Input for this task section start
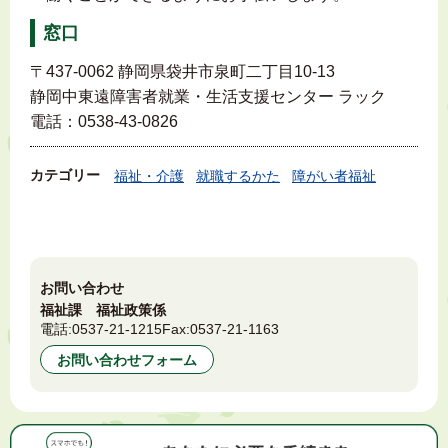
窓口
〒437-0062 静岡県袋井市泉町二丁目10-13
静岡中東遠障害者就業・生活支援センター ラック
電話：0538-43-0826
カテゴリー
福祉・介護
就職するかた
障がい者福祉
お問い合わせ
福祉課 福祉政策係
電話:
0537-21-1215
Fax:
0537-21-1163
お問い合わせフォーム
Input for this task section end
● Assigned task: Although the records contain pictures, the copy should consist of their text alone, reproduced exactly.

● Finished exercise:
窓口
〒437-0062 静岡県袋井市泉町二丁目10-13
静岡中東遠障害者就業・生活支援センター ラック
電話：0538-43-0826
カテゴリー
福祉・介護
就職するかた
障がい者福祉
お問い合わせ
福祉課 福祉政策係
電話:
0537-21-1215
Fax:
0537-21-1163
お問い合わせフォーム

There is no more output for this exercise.